Only about 1.6% of police homicides end up getting prosecuted, so it’s a very small percentage. But on the other hand, it’s more than some people think. There are 281 officers that have been prosecuted for on-duty homicides in this 10-year period.
Rachel Moren, Professor, St. Thomas University School of Law
More Police Officers Are Being Held Accountable
Although roughly 1,000 people die at the hands of police every year, Moren says a growing number of cops are serving time for them. She says she’s studied 10 years’ worth of data and found that the trend line is slowly but gradually heading upward.
“Only about 1.6% of police homicides end up getting prosecuted, so it’s a very small percentage,” Moren says. “But on the other hand, it’s, it’s more than some people think. There are 281 officers that have been prosecuted for on-duty homicides in this 10-year period.”
Still, there’s no doubt Trump has included the Black Lives Matter movement and the call for police reform in his so-called war against “wokeness.” Both Johnson and Moren say his Justice Department’s resistance to police accountability — and Trump’s explicit endorsement of abusive force — could be consequential.
A Dangerous Federal Stance
In April, Trump issued an executive order that would “unleash high-impact local police forces” and defend officers “wrongly accused and abused by State or local officials.” The order will “ensure” that police nationwide “focus on ending crime, not pursuing harmful, illegal race- and sex-based ‘equity’ policies.”
The order came just four months after Trump pardoned two Washington, D.C. police officers for their roles in a deadly chase of a young Black man on a moped in 2020 and their attempts to cover up their culpability. Those actions, the professors say, are clear messages to abusive cops: We’ve got your back.
During a May 2024 rally in Waukesha, Wisconsin, Trump made it plain, promising to “give our police their power back, and we’re going to give them immunity from prosecution, so they’re not prosecuted for doing their job.”
“Does it suck? Yes, it sucks” because it will almost certainly cause harm, Johnson says. The administration, he says, is all but encouraging officers “who may be a little bit more triggered or [want] to use force more often.”
An Exception to the Rule
The Justice Department raised eyebrows when it filed a memo suggesting that Brett Hankison, the Louisville officer involved in Taylor’s death, should walk free. Hankison was tried in federal court during the Biden administration after state prosecutors in Kentucky did not criminally prosecute anyone involved in the raid for a crime. But a district court judge ignored the Trump-era DOJ’s recommendation and sentenced Hankison to 33 months in prison.
Moren says Hankison’s case is the exception that illustrates the rule.
“The federal government doesn’t step in as often as perhaps some people imagine,” she says.
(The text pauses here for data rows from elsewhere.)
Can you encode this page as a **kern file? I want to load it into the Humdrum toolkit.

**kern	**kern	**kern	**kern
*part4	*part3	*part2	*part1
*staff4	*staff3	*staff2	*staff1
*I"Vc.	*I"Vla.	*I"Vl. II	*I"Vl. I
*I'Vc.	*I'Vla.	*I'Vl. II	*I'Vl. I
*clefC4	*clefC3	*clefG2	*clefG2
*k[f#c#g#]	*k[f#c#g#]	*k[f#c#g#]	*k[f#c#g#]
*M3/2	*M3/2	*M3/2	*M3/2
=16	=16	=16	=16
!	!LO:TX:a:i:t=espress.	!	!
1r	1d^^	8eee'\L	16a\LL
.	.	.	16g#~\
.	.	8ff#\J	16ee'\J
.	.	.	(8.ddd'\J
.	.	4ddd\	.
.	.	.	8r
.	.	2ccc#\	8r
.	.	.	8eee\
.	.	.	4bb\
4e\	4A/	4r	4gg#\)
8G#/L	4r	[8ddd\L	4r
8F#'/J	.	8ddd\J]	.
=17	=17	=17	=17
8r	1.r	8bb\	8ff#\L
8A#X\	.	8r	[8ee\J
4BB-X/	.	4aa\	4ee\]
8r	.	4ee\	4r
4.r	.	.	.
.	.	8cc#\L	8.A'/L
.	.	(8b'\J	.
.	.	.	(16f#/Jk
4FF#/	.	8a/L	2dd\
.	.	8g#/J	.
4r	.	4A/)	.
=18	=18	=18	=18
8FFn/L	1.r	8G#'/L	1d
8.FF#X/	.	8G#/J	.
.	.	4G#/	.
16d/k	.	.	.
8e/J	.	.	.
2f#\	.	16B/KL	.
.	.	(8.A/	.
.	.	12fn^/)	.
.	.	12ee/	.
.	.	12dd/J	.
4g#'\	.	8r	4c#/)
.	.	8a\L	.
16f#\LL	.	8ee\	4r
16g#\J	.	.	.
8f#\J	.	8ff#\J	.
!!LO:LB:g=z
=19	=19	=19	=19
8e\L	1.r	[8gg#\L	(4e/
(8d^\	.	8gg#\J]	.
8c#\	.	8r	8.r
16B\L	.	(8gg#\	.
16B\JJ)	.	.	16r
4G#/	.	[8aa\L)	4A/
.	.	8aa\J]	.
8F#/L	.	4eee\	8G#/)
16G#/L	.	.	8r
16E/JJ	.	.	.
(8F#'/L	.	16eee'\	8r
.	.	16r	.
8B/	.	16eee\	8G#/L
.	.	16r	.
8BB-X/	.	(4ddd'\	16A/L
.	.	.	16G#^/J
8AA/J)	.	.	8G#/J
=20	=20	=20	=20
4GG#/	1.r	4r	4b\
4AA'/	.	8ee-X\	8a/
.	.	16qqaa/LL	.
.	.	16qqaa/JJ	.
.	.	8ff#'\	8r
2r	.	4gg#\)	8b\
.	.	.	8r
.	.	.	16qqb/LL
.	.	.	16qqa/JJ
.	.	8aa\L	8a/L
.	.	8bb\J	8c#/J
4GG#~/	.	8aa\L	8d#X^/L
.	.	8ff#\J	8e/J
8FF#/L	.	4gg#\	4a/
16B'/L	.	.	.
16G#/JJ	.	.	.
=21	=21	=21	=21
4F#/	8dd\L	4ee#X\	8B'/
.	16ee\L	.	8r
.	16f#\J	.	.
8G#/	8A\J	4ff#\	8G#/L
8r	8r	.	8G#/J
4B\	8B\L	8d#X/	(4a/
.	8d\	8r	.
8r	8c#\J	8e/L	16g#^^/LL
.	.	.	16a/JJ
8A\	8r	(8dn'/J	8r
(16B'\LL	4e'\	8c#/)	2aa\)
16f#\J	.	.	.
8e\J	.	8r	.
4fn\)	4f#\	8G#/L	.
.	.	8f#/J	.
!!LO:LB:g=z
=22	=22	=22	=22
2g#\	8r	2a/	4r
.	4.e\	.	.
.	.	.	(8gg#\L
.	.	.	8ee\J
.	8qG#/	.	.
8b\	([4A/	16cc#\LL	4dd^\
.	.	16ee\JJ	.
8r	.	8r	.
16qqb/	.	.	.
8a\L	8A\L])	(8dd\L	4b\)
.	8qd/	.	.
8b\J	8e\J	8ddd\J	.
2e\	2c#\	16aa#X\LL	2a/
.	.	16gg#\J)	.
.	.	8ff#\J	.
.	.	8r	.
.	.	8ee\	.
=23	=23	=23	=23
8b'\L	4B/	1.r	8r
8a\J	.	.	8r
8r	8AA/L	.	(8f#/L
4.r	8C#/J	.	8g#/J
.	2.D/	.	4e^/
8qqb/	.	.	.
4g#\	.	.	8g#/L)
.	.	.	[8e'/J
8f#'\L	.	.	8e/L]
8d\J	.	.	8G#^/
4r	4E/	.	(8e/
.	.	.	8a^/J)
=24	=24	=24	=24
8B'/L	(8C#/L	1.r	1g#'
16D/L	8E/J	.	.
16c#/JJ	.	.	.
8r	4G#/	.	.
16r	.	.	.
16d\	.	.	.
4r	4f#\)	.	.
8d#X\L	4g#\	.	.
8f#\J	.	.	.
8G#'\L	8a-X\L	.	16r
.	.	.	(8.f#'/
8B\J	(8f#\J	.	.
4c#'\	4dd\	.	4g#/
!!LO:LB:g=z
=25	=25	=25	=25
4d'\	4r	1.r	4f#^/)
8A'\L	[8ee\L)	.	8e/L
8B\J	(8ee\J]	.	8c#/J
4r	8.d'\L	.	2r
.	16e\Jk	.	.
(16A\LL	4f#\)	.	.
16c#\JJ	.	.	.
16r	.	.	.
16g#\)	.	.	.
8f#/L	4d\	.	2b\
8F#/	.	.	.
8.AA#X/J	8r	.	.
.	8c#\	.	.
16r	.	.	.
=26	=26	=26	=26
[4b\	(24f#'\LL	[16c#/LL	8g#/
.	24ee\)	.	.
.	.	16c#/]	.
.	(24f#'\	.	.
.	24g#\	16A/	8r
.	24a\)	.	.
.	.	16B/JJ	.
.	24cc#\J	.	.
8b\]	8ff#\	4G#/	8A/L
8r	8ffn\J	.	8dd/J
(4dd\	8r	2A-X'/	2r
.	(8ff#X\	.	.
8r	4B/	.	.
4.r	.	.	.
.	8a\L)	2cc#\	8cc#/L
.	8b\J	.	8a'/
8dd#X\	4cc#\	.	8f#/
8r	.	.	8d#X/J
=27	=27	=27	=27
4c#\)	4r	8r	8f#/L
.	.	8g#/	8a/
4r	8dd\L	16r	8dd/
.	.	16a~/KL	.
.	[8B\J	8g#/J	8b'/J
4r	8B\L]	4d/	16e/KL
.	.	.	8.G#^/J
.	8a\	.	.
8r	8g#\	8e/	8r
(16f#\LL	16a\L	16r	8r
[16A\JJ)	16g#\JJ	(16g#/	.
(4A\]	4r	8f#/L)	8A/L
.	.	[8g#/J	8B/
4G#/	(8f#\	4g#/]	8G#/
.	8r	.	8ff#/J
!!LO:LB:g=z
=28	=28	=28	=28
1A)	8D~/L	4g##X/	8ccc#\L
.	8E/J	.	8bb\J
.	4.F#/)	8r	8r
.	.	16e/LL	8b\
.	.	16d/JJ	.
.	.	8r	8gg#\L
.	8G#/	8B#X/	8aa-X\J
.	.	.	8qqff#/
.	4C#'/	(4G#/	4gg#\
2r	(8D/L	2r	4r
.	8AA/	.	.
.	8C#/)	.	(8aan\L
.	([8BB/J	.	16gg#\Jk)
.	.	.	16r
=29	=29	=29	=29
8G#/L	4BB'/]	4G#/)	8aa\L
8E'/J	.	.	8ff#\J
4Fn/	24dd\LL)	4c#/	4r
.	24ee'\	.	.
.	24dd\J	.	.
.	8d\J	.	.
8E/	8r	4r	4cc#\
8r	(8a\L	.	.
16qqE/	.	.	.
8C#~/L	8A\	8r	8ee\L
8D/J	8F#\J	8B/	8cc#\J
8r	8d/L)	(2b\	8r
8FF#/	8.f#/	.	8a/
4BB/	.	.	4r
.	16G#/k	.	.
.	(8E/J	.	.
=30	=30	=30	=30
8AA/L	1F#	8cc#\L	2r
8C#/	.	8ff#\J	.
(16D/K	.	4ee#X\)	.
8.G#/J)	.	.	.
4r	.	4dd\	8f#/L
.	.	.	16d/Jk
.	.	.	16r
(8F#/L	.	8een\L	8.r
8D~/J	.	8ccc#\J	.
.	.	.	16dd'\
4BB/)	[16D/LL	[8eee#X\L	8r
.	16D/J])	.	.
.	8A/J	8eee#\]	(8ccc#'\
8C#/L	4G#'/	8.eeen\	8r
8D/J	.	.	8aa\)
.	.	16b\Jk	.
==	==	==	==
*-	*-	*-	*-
Hankison’s case “is one of a very small number of cases where the federal government, first of all, chose to prosecute, but also was successful in their prosecution, where the state either wasn’t successful or didn’t prosecute.”
Solutions, State and Local Activists
Ultimately, Johnson, the Georgia State professor, says the success of the police reform and accountability movement lies with state and local activists who likely weren’t pushing the federal government anyway. Solutions include creating accountability boards, hiring progressive police chiefs, and using social services as a way to reduce crime.
The latter approach helps enhance “the legitimacy of not just police, but people view the entire local government as being more legitimate,” Johnson says. “But it also involves making sure [prosecutors] hold police accountable and that you try to address and handle police brutality the same way you do with a high-profile murder. As citizens, we hold [police] accountable.”